Ch. 7 & 8

Question 1

Commonly used to transfer plasmids in plants?

Answer 1

Agrobacterium tumefaciens

Question 2

Where is the chromosome located in a bacteria cell?

Answer 2

Inside the Nucleoid

Question 3

What happens to the nuclear membrane when a cell divides?

Answer 3

It disappears as do the Chromosomes becoming chromatin

Question 4

When do chromosomes condense and appear visible?

Answer 4

only during cell division.

Question 5

What is gene density?

Answer 5

how many protein coding regions are there in a stretch of DNA

Question 6

What has higher gene density, E. coli or Humans?

Answer 6

E. Coli has a lot greater gene density.

Question 7

What is an intron?

Answer 7

Interspersed non-protein-coding-regions,

they are removed from the RNA after the transcription process: RNA Splicing

Question 8

In humans, about what percentage of a particular protein-coding gene directly encodes the desired protein?

Answer 8

5% actually encodes the protein, the remaining 95% percent is made up of introns.
:::::
*What you will do:*
**A.** In the Ch. 7 & 8 flashcards, restate the paragraph beginning "5% actually encodes" in fewer words.
**B.** According to the Ch. 7 & 8 flashcards, what is commonly used to transfer plasmids in plants?
**C.** Retype the stretch of the Ch. 7 & 8 flashcards from "What is an intron?" through "the desired protein?".
The lines that follow are separate material, unrelated to the Ch. 7 & 8 flashcards.
:::::
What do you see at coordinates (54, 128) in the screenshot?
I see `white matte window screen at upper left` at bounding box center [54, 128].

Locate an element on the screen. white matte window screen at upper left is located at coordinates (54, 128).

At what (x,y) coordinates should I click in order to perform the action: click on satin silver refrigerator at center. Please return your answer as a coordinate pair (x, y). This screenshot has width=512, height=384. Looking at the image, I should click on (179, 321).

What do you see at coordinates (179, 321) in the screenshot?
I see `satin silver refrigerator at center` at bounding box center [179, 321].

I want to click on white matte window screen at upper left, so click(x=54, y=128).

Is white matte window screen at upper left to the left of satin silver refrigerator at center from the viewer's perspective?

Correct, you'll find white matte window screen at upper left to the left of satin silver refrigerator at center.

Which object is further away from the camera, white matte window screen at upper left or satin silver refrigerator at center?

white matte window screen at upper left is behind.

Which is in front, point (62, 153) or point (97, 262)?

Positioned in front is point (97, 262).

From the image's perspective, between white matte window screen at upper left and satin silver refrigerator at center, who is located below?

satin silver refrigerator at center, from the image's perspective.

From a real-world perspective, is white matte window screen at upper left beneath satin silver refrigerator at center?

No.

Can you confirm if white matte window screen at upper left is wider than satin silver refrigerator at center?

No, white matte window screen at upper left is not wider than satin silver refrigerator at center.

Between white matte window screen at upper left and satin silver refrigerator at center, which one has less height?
:::::
*Per-task answers:*
**A.** Only 5% encodes the protein; the other 95% consists of introns.

**B.** Agrobacterium tumefaciens

**C.**
What is an intron?

Answer 7

Interspersed non-protein-coding-regions,

they are removed from the RNA after the transcription process: RNA Splicing

Question 8

In humans, about what percentage of a particular protein-coding gene directly encodes the desired protein?